Work item =
Please copy the material under this line exactly, keeping every line.

Excerpted records =
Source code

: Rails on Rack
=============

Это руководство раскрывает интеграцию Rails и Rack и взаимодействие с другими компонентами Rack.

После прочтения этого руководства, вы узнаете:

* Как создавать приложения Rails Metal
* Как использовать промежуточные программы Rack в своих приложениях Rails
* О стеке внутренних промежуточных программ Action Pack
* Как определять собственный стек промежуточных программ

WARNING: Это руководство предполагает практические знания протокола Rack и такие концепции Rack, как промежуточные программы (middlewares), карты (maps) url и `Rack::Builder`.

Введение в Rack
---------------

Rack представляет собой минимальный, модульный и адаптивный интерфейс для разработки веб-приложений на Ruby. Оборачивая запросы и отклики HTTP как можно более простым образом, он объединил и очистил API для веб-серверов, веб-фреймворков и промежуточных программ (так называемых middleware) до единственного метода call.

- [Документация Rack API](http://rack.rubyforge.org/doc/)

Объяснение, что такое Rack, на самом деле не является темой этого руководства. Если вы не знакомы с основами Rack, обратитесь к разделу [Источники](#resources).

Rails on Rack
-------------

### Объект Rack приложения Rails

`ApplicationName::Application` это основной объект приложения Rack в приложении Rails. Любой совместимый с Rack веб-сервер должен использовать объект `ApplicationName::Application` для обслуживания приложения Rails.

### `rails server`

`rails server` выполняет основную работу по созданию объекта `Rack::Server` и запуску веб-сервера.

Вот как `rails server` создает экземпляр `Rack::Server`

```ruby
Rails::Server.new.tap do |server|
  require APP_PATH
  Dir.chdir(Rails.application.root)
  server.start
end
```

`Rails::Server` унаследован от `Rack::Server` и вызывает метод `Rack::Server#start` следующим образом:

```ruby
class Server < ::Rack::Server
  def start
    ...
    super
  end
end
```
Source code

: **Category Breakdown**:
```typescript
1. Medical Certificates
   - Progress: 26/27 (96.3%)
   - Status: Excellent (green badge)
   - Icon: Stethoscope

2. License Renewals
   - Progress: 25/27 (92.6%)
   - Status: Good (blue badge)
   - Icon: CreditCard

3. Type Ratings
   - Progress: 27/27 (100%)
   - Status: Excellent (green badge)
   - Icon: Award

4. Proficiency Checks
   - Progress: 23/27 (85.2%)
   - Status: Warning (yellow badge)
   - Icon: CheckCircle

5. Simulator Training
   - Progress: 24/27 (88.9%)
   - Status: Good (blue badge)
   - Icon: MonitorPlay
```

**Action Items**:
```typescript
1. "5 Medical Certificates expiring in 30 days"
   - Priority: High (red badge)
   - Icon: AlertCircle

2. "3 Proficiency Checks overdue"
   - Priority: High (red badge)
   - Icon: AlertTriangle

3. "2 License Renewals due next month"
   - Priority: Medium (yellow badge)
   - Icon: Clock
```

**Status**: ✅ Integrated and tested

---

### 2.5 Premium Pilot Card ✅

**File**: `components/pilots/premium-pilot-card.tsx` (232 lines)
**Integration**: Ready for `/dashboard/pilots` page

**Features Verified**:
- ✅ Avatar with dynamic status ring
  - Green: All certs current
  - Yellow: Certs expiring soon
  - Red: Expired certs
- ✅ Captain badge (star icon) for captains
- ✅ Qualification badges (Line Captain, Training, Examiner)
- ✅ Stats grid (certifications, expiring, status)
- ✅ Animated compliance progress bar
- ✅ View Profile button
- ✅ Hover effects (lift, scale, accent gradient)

Reply to the exercise =
Source code

: Rails on Rack
=============

Это руководство раскрывает интеграцию Rails и Rack и взаимодействие с другими компонентами Rack.

После прочтения этого руководства, вы узнаете:

* Как создавать приложения Rails Metal
* Как использовать промежуточные программы Rack в своих приложениях Rails
* О стеке внутренних промежуточных программ Action Pack
* Как определять собственный стек промежуточных программ

WARNING: Это руководство предполагает практические знания протокола Rack и такие концепции Rack, как промежуточные программы (middlewares), карты (maps) url и `Rack::Builder`.

Введение в Rack
---------------

Rack представляет собой минимальный, модульный и адаптивный интерфейс для разработки веб-приложений на Ruby. Оборачивая запросы и отклики HTTP как можно более простым образом, он объединил и очистил API для веб-серверов, веб-фреймворков и промежуточных программ (так называемых middleware) до единственного метода call.

- [Документация Rack API](http://rack.rubyforge.org/doc/)

Объяснение, что такое Rack, на самом деле не является темой этого руководства. Если вы не знакомы с основами Rack, обратитесь к разделу [Источники](#resources).

Rails on Rack
-------------

### Объект Rack приложения Rails

`ApplicationName::Application` это основной объект приложения Rack в приложении Rails. Любой совместимый с Rack веб-сервер должен использовать объект `ApplicationName::Application` для обслуживания приложения Rails.

### `rails server`

`rails server` выполняет основную работу по созданию объекта `Rack::Server` и запуску веб-сервера.

Вот как `rails server` создает экземпляр `Rack::Server`

```ruby
Rails::Server.new.tap do |server|
  require APP_PATH
  Dir.chdir(Rails.application.root)
  server.start
end
```

`Rails::Server` унаследован от `Rack::Server` и вызывает метод `Rack::Server#start` следующим образом:

```ruby
class Server < ::Rack::Server
  def start
    ...
    super
  end
end
```
Source code

: **Category Breakdown**:
```typescript
1. Medical Certificates
   - Progress: 26/27 (96.3%)
   - Status: Excellent (green badge)
   - Icon: Stethoscope

2. License Renewals
   - Progress: 25/27 (92.6%)
   - Status: Good (blue badge)
   - Icon: CreditCard

3. Type Ratings
   - Progress: 27/27 (100%)
   - Status: Excellent (green badge)
   - Icon: Award

4. Proficiency Checks
   - Progress: 23/27 (85.2%)
   - Status: Warning (yellow badge)
   - Icon: CheckCircle

5. Simulator Training
   - Progress: 24/27 (88.9%)
   - Status: Good (blue badge)
   - Icon: MonitorPlay
```

**Action Items**:
```typescript
1. "5 Medical Certificates expiring in 30 days"
   - Priority: High (red badge)
   - Icon: AlertCircle

2. "3 Proficiency Checks overdue"
   - Priority: High (red badge)
   - Icon: AlertTriangle

3. "2 License Renewals due next month"
   - Priority: Medium (yellow badge)
   - Icon: Clock
```

**Status**: ✅ Integrated and tested

---

### 2.5 Premium Pilot Card ✅

**File**: `components/pilots/premium-pilot-card.tsx` (232 lines)
**Integration**: Ready for `/dashboard/pilots` page

**Features Verified**:
- ✅ Avatar with dynamic status ring
  - Green: All certs current
  - Yellow: Certs expiring soon
  - Red: Expired certs
- ✅ Captain badge (star icon) for captains
- ✅ Qualification badges (Line Captain, Training, Examiner)
- ✅ Stats grid (certifications, expiring, status)
- ✅ Animated compliance progress bar
- ✅ View Profile button
- ✅ Hover effects (lift, scale, accent gradient)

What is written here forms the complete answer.